In the original divorce decree, the trial court ordered that child support payments would be withheld automatically from Appellee's payroll check. According to Appellee, child support payments were subtracted from his wages for the first year after the divorce and discontinued when he left his job. By that time, both Darlene and Pamela had relocated to Florida. He claims that at this point, he was told by the Bureau of Child Support that he no longer needed to pay. This claim is corroborated in part by the fact that the prosecutor's office did not begin contempt proceedings to obtain support until July of 1983, about one month after Appellee says he left his job. This claim contrasts dramatically with Appellant's assertion that she was forced to send the girls to live with her sister because she had never received a single payment from Appellee.
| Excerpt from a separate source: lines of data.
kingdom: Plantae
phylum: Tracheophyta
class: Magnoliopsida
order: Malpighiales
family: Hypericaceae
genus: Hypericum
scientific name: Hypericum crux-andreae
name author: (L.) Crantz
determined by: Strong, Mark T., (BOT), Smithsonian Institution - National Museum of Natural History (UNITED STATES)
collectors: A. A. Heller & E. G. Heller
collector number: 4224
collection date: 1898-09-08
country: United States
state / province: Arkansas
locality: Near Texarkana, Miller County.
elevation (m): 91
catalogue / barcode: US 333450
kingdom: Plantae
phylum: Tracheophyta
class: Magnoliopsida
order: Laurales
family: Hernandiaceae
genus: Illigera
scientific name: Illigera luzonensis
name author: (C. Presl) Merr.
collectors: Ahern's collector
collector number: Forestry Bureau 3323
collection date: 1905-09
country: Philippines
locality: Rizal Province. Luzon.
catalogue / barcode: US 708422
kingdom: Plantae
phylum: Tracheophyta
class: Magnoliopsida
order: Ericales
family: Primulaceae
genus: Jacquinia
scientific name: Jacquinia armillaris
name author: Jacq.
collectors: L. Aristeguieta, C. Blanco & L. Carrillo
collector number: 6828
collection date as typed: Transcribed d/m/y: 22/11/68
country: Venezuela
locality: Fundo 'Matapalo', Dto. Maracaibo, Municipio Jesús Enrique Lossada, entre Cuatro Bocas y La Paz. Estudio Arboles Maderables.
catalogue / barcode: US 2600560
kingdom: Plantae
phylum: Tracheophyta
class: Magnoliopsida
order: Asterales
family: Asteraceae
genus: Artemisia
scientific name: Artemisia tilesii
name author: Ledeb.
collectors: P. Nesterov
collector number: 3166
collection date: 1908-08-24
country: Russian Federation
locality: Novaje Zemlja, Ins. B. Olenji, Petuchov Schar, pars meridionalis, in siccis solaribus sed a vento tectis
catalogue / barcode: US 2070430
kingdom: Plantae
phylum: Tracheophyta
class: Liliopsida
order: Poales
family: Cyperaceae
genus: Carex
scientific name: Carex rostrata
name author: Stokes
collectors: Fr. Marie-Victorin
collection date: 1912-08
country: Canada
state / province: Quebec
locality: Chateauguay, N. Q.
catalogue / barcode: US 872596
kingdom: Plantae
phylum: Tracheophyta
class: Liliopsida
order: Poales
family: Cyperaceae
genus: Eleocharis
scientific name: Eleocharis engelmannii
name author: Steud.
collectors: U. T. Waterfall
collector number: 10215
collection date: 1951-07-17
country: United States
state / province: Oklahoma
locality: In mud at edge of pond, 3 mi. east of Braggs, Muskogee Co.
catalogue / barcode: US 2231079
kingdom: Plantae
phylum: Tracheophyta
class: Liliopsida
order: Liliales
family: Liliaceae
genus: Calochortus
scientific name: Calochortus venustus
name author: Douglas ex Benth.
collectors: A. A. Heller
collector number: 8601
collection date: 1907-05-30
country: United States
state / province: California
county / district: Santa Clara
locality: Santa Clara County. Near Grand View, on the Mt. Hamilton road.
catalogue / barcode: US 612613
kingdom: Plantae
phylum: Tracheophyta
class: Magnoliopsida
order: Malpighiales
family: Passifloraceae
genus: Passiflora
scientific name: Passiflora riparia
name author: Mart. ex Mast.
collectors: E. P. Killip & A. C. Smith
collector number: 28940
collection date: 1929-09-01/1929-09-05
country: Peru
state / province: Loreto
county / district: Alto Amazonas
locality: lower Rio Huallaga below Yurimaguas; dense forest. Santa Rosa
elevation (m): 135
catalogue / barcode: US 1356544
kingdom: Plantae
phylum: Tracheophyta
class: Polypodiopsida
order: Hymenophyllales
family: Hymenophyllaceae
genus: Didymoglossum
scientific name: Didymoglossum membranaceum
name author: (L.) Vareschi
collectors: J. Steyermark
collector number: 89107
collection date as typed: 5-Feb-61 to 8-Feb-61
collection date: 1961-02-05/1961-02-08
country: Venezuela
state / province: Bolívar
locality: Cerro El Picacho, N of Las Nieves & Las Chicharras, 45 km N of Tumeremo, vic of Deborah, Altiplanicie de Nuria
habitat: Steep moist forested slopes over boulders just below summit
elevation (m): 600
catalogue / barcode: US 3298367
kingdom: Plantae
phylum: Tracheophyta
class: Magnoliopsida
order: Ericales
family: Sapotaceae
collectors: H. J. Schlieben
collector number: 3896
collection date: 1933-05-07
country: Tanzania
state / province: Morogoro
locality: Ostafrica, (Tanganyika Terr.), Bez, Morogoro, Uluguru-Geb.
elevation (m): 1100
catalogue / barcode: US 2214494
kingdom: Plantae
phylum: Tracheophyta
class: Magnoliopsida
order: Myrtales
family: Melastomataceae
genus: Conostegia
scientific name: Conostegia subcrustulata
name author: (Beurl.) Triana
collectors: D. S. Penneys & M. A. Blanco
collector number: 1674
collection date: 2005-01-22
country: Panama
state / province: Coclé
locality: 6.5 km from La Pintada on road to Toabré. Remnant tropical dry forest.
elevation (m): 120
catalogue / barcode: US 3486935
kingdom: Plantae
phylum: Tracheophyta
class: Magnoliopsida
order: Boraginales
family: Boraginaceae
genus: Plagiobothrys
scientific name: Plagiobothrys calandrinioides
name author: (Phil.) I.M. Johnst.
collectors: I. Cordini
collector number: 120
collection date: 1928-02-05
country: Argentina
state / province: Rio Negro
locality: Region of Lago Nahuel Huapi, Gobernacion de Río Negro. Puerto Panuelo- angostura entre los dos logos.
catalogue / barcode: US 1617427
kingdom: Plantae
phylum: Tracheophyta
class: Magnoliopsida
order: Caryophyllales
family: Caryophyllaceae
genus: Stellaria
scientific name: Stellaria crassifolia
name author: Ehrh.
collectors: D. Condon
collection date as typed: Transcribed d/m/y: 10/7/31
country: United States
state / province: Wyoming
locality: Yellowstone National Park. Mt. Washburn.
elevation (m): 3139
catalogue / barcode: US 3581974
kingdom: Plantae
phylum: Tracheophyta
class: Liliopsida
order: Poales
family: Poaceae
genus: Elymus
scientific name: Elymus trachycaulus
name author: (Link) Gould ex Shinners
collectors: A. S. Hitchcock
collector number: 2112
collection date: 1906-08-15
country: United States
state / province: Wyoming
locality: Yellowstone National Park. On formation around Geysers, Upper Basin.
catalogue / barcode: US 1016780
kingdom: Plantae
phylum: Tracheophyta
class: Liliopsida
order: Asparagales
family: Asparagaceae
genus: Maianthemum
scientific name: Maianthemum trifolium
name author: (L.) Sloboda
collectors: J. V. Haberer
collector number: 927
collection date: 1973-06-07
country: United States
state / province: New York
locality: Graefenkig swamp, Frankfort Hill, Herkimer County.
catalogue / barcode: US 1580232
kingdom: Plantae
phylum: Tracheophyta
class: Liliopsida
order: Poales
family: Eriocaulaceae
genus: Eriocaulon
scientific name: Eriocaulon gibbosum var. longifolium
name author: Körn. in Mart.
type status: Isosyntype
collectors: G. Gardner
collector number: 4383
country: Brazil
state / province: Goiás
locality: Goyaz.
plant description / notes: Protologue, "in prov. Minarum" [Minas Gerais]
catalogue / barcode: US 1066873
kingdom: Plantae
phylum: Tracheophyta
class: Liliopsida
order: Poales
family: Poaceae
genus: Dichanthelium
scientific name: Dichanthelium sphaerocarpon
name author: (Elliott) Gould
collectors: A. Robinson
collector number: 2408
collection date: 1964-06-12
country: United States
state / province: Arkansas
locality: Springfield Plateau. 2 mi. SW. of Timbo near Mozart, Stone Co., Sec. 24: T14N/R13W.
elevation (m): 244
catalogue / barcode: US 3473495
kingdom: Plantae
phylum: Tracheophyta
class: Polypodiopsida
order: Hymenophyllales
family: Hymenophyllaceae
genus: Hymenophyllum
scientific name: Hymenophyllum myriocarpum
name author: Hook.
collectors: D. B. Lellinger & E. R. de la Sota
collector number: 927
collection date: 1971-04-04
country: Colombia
Due to the extraordinary passage of time, Appellee would have difficulty presenting his defense. Any records of payment would undoubtedly be difficult if not impossible to retrieve. Appellee would not be able to produce his Bureau witness, who supposedly told him he had no duty to further pay. It is questionable that Appellant would have records of her expenses in regard to the girls, or that her sister in Florida would have such records. This passage of time was caused or encouraged by Appellant. Even after the Bureau of Child Support reminded Appellant of her dormant child support claim in 1990 or 1991, she allowed the claim to languish for another eight years. According to Appellant, the girls were grown at that point and she had moved on to a new relationship. (Tr. pp. 32-35). Not until 1999, and only then because she needed the money to help support her grandchildren, did she attempt to rejuvenate her claim for back child support. The record reflects that Appellant took a consistently apathetic approach to the exercise of her rights, justifying the court's use of the equitable doctrine of laches to bar her claim.
In resolving that laches properly applied to this case, it is important to note that this Court in no way intends to convey that a parent can avoid child support obligations, then use the passage of time to erase them. The facts of this case are unique. This Court has also not lost sight of the fact that the true victims in this case are the couple's children. Neither party to this matter has approached the dispute with entirely clean hands. Appellee's failure to pay child support is matched by Appellant's baffling delay in seeking to enforce the support order, even after she claims she was "forced" to send her children to Florida because of the failure of support.
The remarkable delay in the institution of Appellant's claim, the prejudice to Appellee as a result of the delay, and the fact that there is considerable debate concerning whether Appellant may even be entitled to the support she seeks, prompts this Court to conclude that the trial court did not abuse its discretion by adopting the magistrate's recommendation that laches bars Appellant's child support claim. Accordingly, the judgment of the trial court is hereby affirmed.
Donofrio, J., concurs.
Vukovich, P.J., concurs in judgment only.